I am reminded of what James Comey wrote three years ago:
[Trump's] outrageous conduct convinces you that you simply must stay, to preserve and protect the people and institutions and values you hold dear. Along with Republican members of Congress, you tell yourself you are too important for this nation to lose, especially now. ...
Of course, to stay, you must be seen as on his team, so you make further compromises. You use his language, praise his leadership, tout his commitment to values.
And then you are lost. He has eaten your soul.
I have not read Esper's book, but I suspect a better title would be How Trump Ate My Soul. It would probably also sell better.
and you also might be interested in ...
The Russian offensive in eastern Ukraine continues, but we're also hearing about Ukrainain counter-offensives. It's hard to know who's winning.
Many suspected that Putin would use the annual commemoration of the Russian victory over Nazi Germany to make some major announcement about the war, but he seems not to have.
Anonymous American "senior defense officials" have been taking some credit for Ukrainian successes. American intelligence helped sink the Moskva, and also has helped target Russian generals.

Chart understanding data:

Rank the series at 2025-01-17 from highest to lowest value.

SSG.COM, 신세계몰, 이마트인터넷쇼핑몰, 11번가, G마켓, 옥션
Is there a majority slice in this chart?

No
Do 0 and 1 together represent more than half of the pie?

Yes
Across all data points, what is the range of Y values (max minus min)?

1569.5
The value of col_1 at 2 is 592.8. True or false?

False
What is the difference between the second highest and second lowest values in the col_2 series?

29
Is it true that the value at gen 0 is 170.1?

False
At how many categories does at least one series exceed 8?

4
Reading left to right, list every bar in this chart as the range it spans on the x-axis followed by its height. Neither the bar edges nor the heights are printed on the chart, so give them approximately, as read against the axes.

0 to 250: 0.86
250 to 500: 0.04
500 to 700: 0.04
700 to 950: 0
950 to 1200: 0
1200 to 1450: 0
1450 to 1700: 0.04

:: Exercise ::
Please return the commentary's text between "Of course, to" and "know who's winning.", inclusive, word for word. The material has nothing to do with this.

:: Solution for this task ::
Of course, to stay, you must be seen as on his team, so you make further compromises. You use his language, praise his leadership, tout his commitment to values.
And then you are lost. He has eaten your soul.
I have not read Esper's book, but I suspect a better title would be How Trump Ate My Soul. It would probably also sell better.
and you also might be interested in ...
The Russian offensive in eastern Ukraine continues, but we're also hearing about Ukrainain counter-offensives. It's hard to know who's winning.